Consigne:
Répondez à ces questions sur le texte consacré à l'engagement politique des chrétiens :
(a) Selon le texte, à quelles deux tentations faut-il résister ?
(b) À quel endroit et en quelle année le pape François a-t-il invité les jeunes à ne pas rester sur les bancs des remplaçants ?
(c) À quoi le texte compare-t-il l'engagement en politique ?

Extrait du texte:

Ce malaise a des origines conjoncturelles. Mais, pour un chrétien, il a d’abord une racine spirituelle. Le chrétien est forcément en tension par rapport à la situation politique, car il ambitionne de voir se construire un Royaume lui-même en tension : ce Royaume est déjà là, parce que Jésus est déjà ressuscité, et il n’est pas encore là, car la royauté du Christ n’est pas de ce monde. En acceptant cette insatisfaction, il nous faut résister à une double tentation. D’une part, celle de croire que l’on pourrait bâtir le Royaume par la seule action politique ; et, à l’inverse, la tentation de renoncer à ce que le Royaume puisse un jour prendre corps dans notre monde, en cédant au cynisme et au découragement. C’est Jésus qui bâtit son Royaume, et nous devons accepter le caractère imparfait et non idéal du débat politique.


On a beaucoup encouragé l’engagement en politique, en particulier chez les jeunes. Beaucoup s’y sont cassé les dents. Quel peut-être l’engagement des chrétiens durant la période incertaine qui s’ouvre ?

Cet engagement est absolument nécessaire. Avec son style très personnel et très direct, le pape François invitait les jeunes, aux JMJ de Cracovie, en 2016, à ne pas rester sur les bancs des remplaçants. C’était une façon de leur dire : « Vous ne pouvez pas vous contenter d’observer l’Histoire, vous devez faire l’Histoire. » C’est fondamental et incontournable. Bien sûr, le terrain paraît parfois boueux, il y a des gens qui ne respectent pas les règles du jeu, on prend des coups, on prend des buts… Pour autant, nous n’avons pas le droit d’abandonner la partie. Le Seigneur ne nous demande pas de remporter des victoires politiques, mais de nous engager, même si cela réclame beaucoup de sacrifices personnels. Ce n’est pas parce que c’est difficile qu’il ne faut pas y aller, mais il faut l’en‑ visager comme une course en montagne. En politique, il faut agir ensemble, s’organiser en cordée, et se faire accompagner.

Et il faut d’abord se former pour être crédible et compétent sur les questions du monde, les enjeux de société qui évoluent. Enfin, il ne faut pas confondre la politique et le politique. C’est-à-dire que le bien de la cité, qui est la politique au sens large, ne se résume pas à l’engagement militant. S’engager d’un point de vue syndical, associatif, culturel, s’engager dans l’éducation, c’est s’engager politiquement au sens plein. Il y a donc de nombreux terrains d’engagement où nous sommes attendus. Les élections sont finies, mais tout commence !

Données fournies:
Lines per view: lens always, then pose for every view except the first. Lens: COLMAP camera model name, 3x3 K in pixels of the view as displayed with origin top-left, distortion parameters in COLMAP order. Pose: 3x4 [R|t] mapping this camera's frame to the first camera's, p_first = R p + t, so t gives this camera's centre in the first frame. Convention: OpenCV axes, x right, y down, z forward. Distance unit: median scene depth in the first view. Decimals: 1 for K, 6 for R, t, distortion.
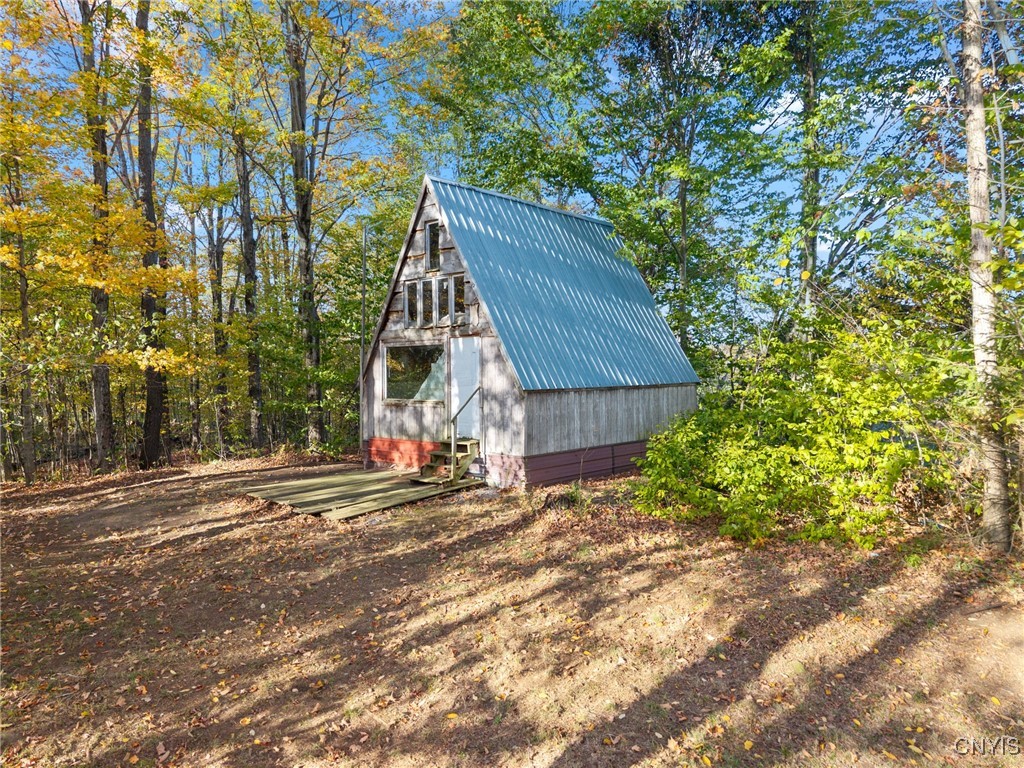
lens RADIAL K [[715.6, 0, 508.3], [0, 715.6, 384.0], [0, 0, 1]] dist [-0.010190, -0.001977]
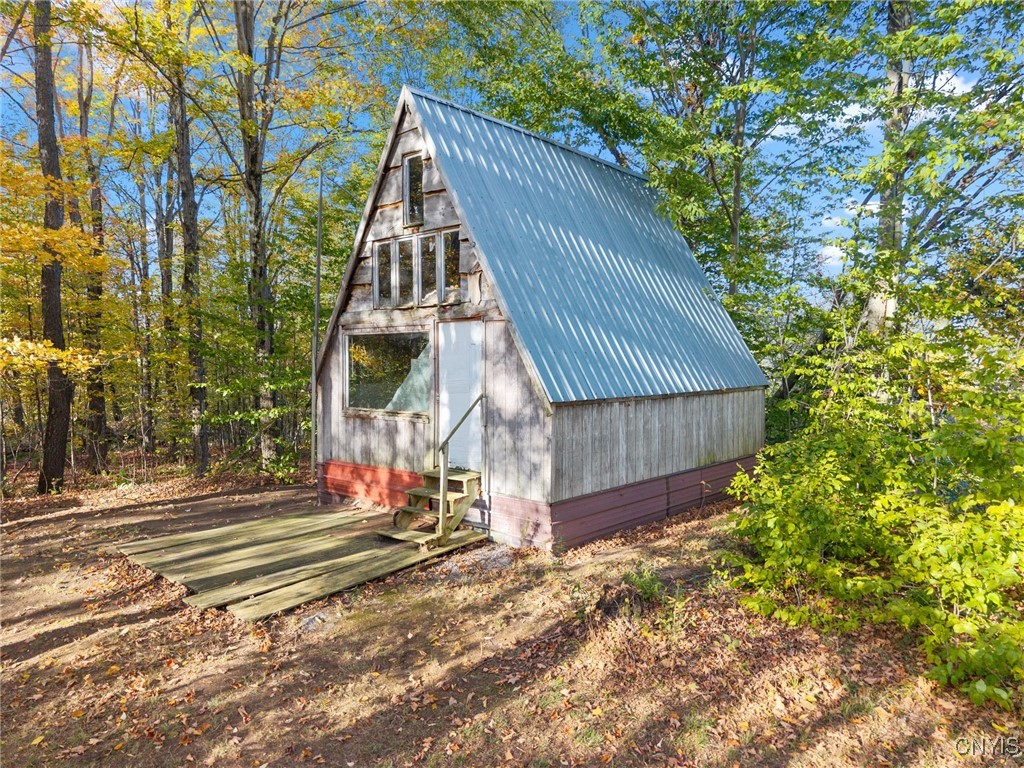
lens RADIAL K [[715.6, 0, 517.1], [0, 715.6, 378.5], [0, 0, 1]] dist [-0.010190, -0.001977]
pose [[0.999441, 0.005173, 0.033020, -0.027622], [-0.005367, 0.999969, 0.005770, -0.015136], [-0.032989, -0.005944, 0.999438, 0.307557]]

---

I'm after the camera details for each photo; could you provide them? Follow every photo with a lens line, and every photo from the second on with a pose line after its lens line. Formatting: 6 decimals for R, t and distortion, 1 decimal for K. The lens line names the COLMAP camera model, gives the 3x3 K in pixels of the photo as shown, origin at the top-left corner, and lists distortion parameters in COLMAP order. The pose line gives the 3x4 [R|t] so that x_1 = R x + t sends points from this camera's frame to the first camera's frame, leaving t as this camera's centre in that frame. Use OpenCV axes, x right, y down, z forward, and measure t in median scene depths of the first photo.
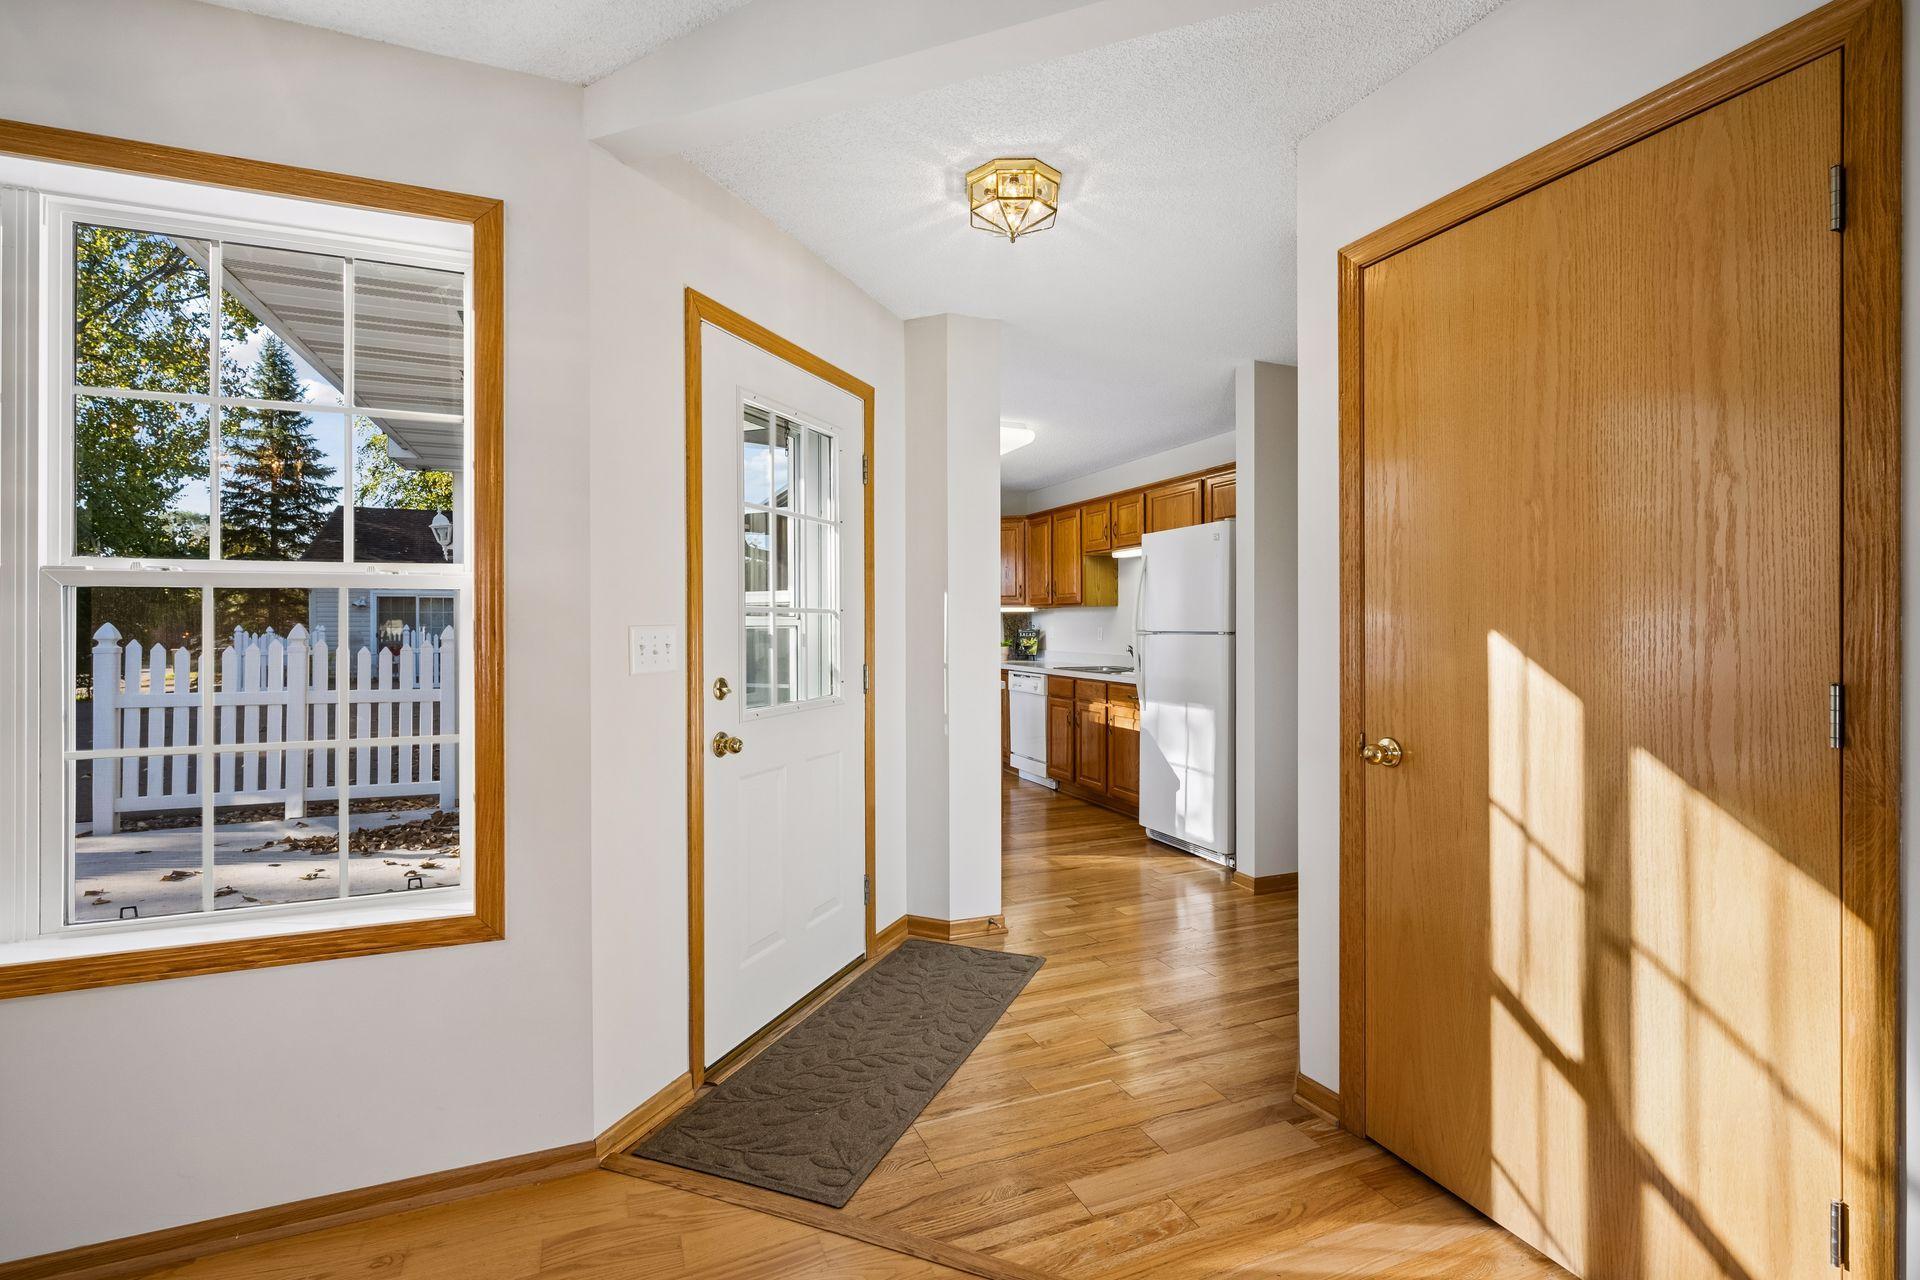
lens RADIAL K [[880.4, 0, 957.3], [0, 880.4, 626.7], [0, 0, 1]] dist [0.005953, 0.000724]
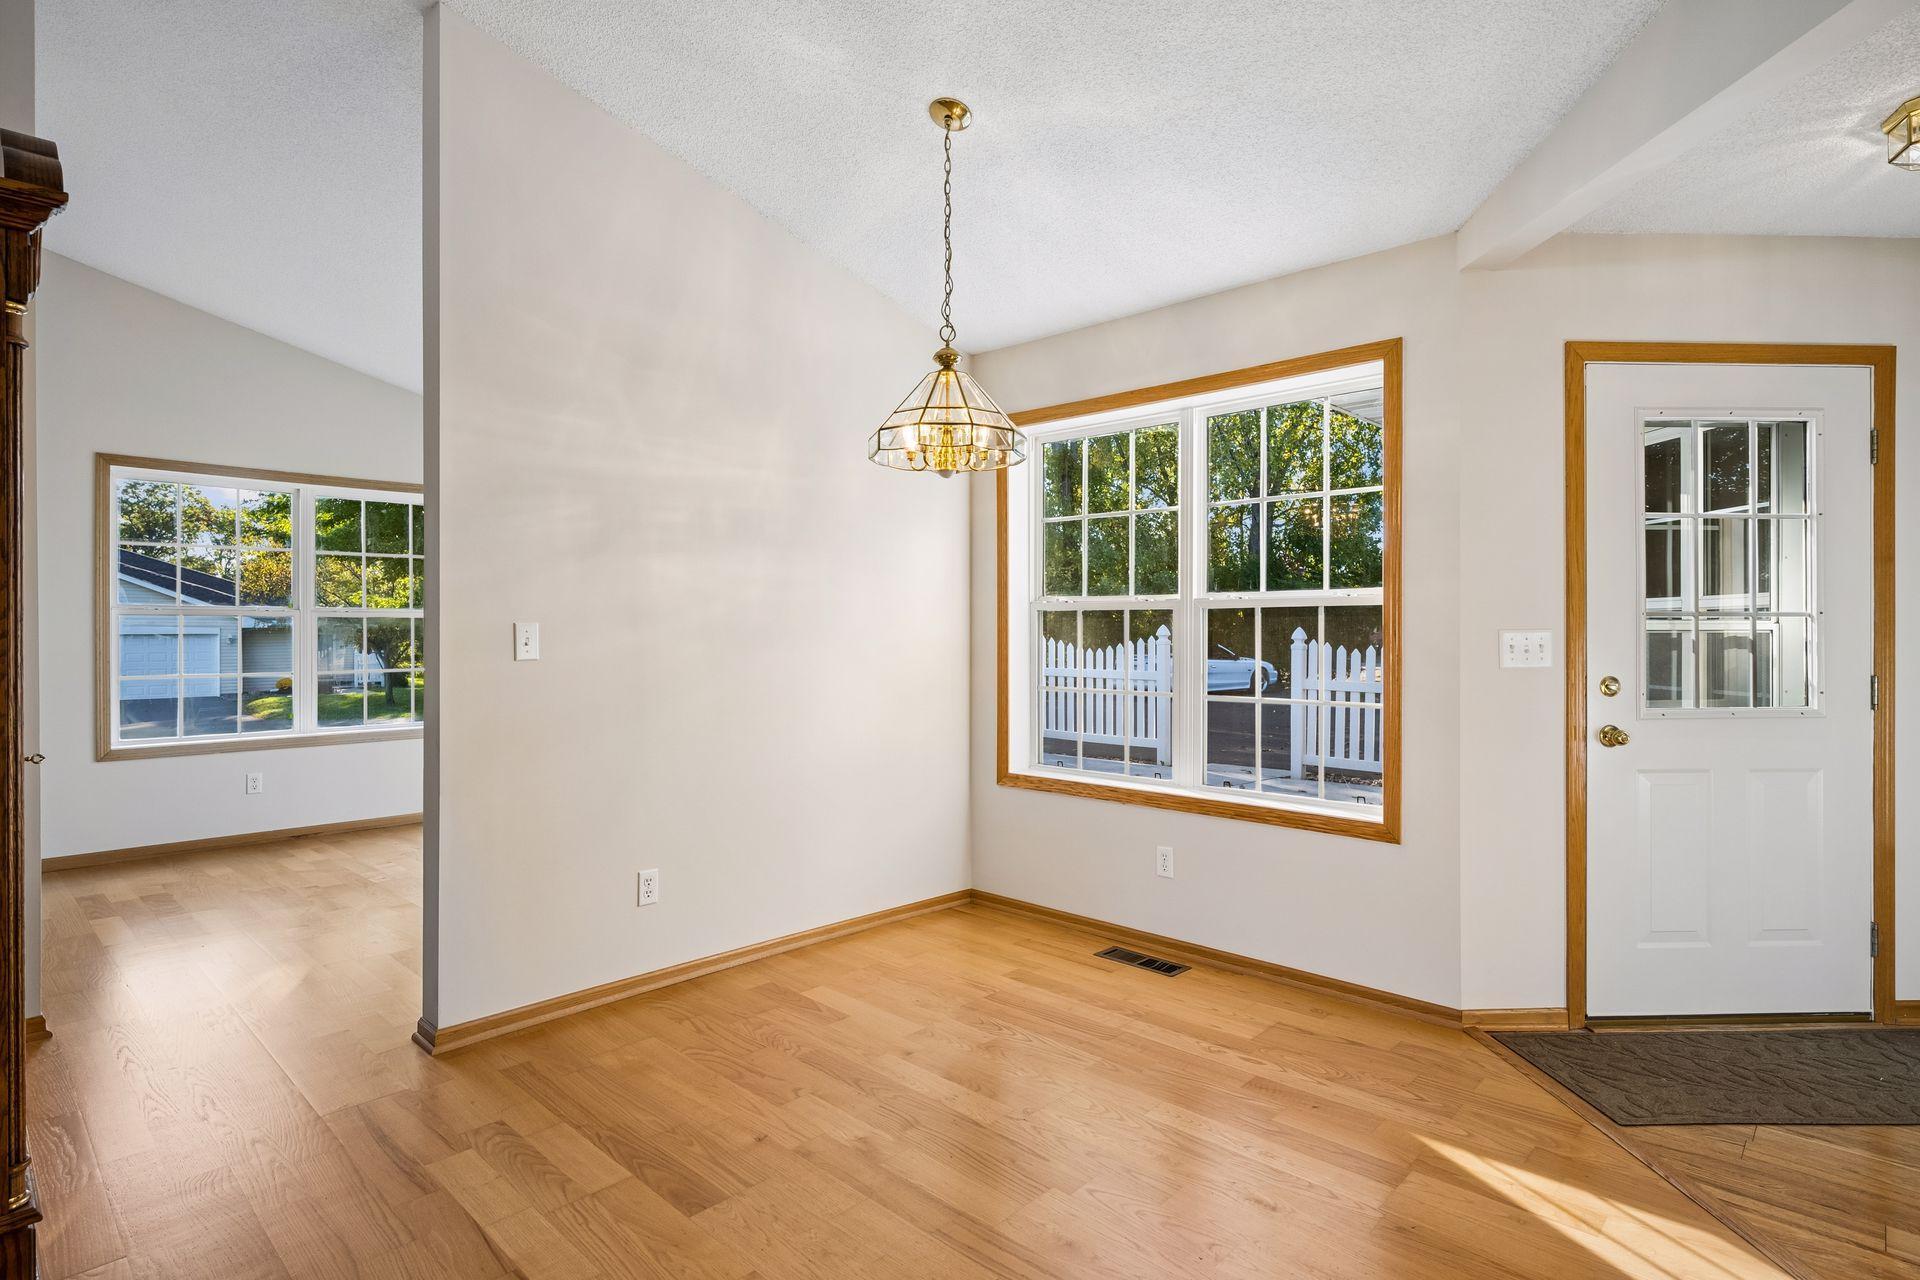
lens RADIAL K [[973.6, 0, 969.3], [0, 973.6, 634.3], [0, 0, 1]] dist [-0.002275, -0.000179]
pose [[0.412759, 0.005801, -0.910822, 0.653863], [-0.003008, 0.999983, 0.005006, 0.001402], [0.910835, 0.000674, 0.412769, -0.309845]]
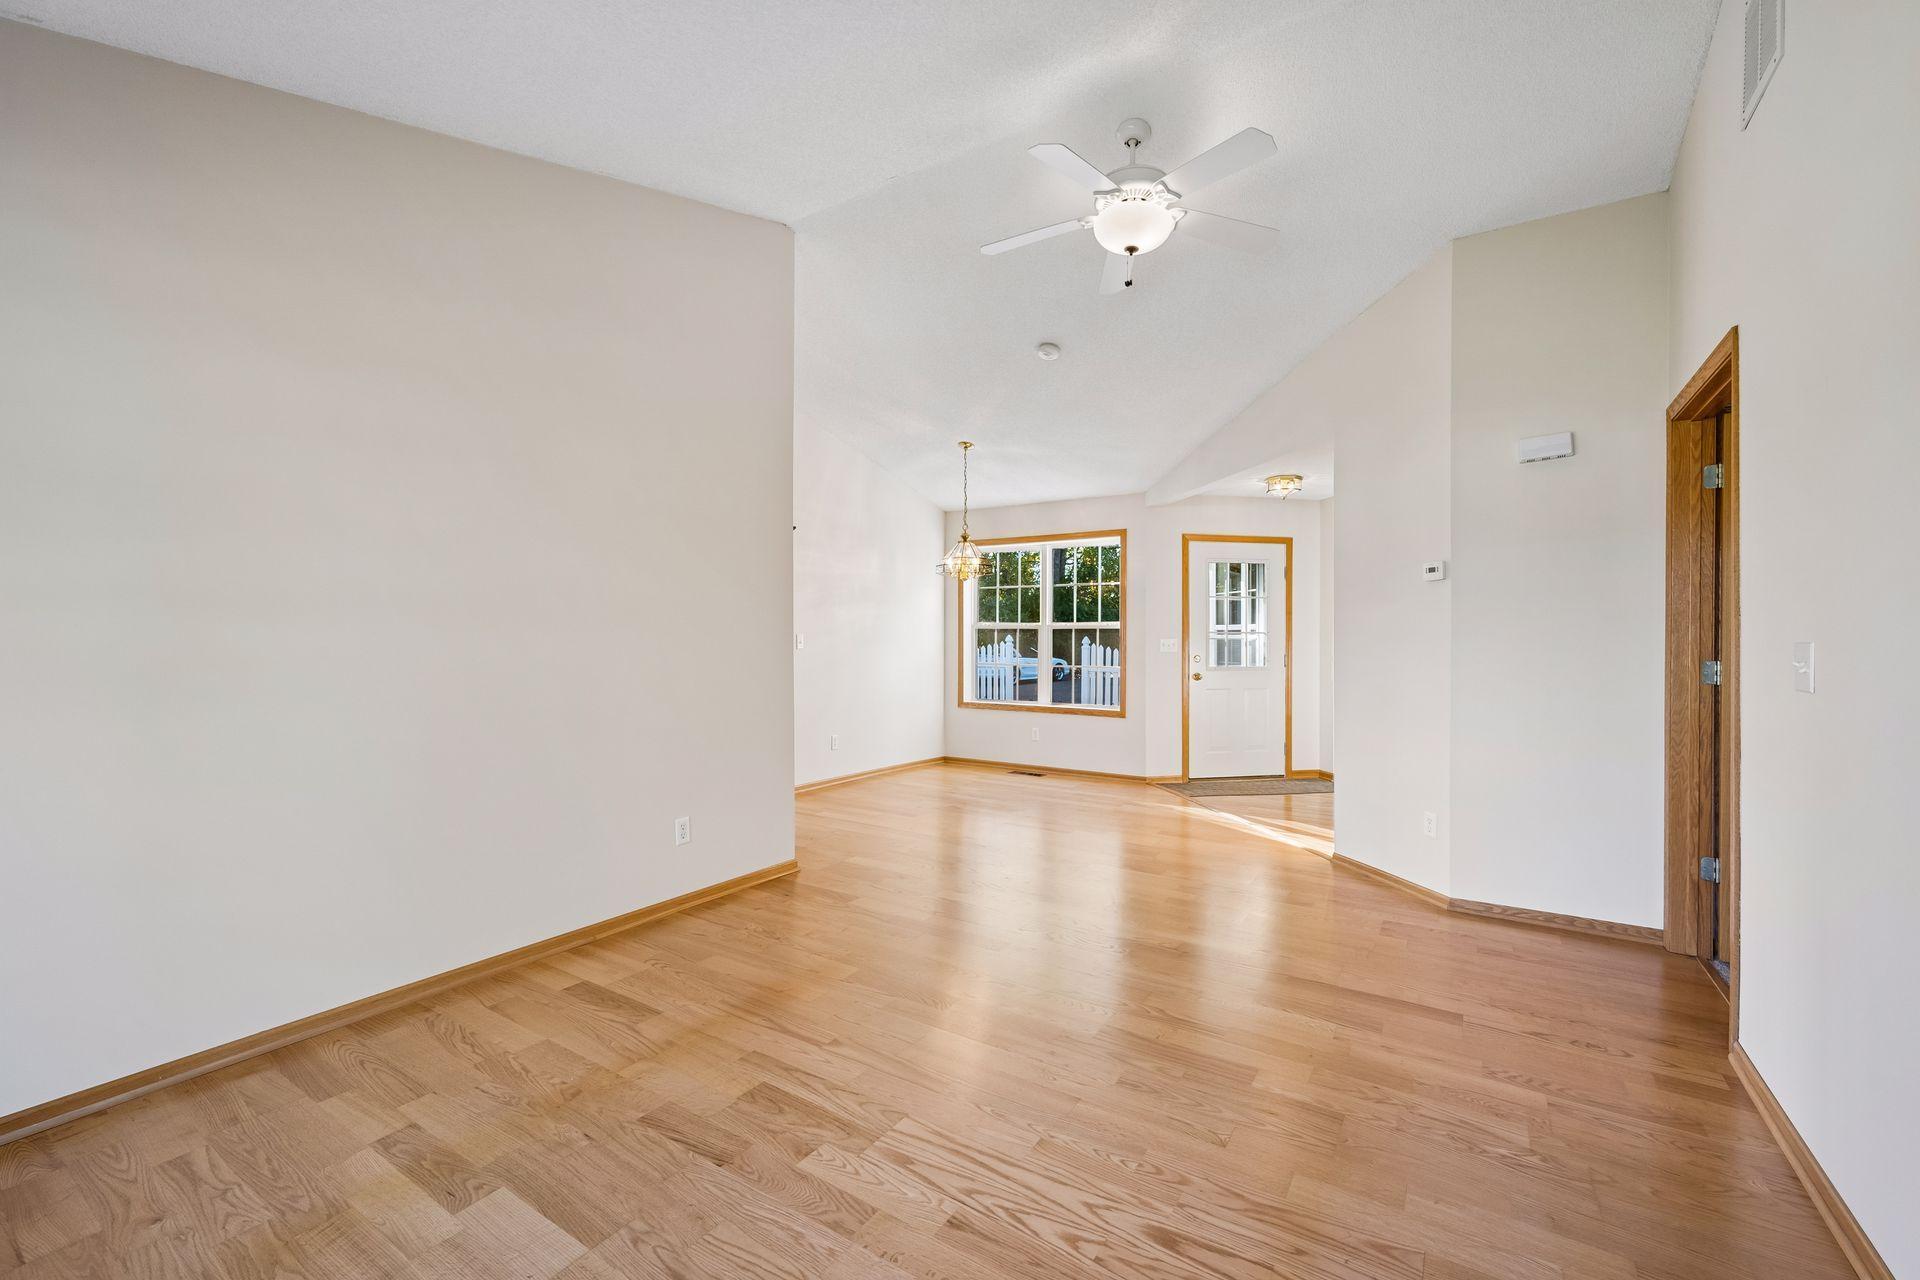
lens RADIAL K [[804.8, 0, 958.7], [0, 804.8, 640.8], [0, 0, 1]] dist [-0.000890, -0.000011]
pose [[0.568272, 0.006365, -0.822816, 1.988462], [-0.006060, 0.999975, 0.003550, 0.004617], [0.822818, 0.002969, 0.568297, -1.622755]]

Réponse:
(a) Croire que l'on pourrait bâtir le Royaume par la seule action politique, et renoncer à ce que le Royaume puisse un jour prendre corps dans notre monde en cédant au cynisme et au découragement.
(b) Aux JMJ de Cracovie, en 2016.
(c) À une course en montagne.